Ludwig Ott (24 October 1906 – 25 October 1985) was a Roman Catholic theologian and medievalist from Bavaria, Germany.

==Biography==
After training at the Catholic University of Eichstätt-Ingolstadt, Ott was ordained a Catholic priest in 1930. He received his doctorate in Munich (1931-1936) under Martin Grabmann and was mentored by him in studying the development of medieval theology. In 1936 he was außerordentlicher Professor, and in 1941 an ordentlicher Professor of dogmatics at the episcopal philosophical and theological college in Eichstätt. From 1960 to 1962 he was the rector of this Catholic university.

His research centered mostly in the area of dogmatics. With his Fundamentals of Catholic Dogma he produced a standard reference work on dogmatics.
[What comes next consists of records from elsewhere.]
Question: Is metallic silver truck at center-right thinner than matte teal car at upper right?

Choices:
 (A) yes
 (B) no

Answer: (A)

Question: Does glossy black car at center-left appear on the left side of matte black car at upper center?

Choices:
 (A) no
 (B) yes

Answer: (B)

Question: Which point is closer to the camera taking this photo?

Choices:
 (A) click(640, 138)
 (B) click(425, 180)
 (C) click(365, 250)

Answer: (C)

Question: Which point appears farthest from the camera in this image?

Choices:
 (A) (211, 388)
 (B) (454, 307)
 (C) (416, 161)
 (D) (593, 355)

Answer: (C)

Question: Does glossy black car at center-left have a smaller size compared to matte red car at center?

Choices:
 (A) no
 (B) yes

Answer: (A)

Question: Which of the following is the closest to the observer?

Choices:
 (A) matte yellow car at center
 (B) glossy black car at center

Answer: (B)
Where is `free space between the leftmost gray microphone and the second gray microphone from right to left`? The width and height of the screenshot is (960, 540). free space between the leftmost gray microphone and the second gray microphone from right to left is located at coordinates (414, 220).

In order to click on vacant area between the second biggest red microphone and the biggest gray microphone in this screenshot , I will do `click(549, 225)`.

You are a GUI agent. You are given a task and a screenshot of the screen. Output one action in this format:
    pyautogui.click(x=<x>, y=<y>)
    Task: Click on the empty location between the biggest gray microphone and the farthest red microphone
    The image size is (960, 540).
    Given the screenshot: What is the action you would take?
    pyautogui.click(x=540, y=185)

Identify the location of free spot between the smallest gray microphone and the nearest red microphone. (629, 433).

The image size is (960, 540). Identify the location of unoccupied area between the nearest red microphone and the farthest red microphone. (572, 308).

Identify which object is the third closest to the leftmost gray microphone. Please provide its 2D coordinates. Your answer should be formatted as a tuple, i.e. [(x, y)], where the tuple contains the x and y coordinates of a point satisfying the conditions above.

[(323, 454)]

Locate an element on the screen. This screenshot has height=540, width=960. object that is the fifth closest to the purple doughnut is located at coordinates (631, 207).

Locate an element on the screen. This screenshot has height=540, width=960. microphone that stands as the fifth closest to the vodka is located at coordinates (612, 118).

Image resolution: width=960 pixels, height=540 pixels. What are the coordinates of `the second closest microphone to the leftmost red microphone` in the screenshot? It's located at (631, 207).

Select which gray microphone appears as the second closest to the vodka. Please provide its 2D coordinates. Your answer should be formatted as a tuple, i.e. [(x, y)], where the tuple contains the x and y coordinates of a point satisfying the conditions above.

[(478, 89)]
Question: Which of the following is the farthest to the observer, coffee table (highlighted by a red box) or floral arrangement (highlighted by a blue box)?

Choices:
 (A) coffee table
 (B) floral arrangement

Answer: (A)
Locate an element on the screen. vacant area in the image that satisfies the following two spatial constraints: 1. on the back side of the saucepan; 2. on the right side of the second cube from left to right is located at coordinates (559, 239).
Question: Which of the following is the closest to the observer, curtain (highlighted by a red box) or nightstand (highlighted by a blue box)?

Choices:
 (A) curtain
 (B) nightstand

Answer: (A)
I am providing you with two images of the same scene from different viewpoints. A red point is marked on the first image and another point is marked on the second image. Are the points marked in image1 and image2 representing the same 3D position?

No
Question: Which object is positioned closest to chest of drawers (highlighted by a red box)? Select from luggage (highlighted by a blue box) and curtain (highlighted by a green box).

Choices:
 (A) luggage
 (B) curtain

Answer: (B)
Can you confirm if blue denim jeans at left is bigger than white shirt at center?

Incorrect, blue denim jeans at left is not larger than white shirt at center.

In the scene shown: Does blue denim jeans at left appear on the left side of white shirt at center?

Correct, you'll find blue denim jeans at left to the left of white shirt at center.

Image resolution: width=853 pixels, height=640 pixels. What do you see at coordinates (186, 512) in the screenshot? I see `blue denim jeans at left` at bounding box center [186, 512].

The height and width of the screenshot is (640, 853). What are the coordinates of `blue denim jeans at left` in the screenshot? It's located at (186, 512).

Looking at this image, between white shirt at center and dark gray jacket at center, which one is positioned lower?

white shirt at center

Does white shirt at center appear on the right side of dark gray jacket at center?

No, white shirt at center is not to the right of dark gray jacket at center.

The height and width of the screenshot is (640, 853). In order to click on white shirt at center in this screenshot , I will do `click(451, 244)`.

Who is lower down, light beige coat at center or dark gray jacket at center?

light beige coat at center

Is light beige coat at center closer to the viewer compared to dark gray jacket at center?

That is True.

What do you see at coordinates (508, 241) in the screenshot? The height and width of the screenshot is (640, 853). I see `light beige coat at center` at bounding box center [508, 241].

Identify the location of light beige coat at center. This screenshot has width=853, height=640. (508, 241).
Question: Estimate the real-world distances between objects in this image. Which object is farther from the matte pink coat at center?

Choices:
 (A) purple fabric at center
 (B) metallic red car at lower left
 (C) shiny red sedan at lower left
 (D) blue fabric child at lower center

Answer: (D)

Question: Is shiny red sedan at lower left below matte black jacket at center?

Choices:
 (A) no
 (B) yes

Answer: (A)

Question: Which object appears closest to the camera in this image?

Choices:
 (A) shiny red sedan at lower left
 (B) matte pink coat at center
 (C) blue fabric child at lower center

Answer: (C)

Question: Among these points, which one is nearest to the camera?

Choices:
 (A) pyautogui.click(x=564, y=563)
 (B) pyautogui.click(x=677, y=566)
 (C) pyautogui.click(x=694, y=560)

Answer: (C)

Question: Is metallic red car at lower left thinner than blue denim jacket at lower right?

The work, popular with both clergy and laity, has been translated into more than ten languages. The "Foreword to the Second English Edition" (p. vii) says, "This second English edition embodies the many changes made in the second and third German editions."

==Works==
- Ott, Ludwig. Fundamentals of Catholic Dogma. 1955. Ed. James Bastible. Trans. Patrick Lynch. 2nd ed. St. Louis: B. Herder, 1957. Rpt. Rockford, IL: TAN Books, 1974 (most recently, 2009). Rpt. Fort Collins, CO: Roman Catholic Books, 2012 (hardback). (German: Grundriß der Katholischen Dogmatik. Freiburg: Herder, 1952.) (1952 original: ISBN 978-1-929291-85-4.)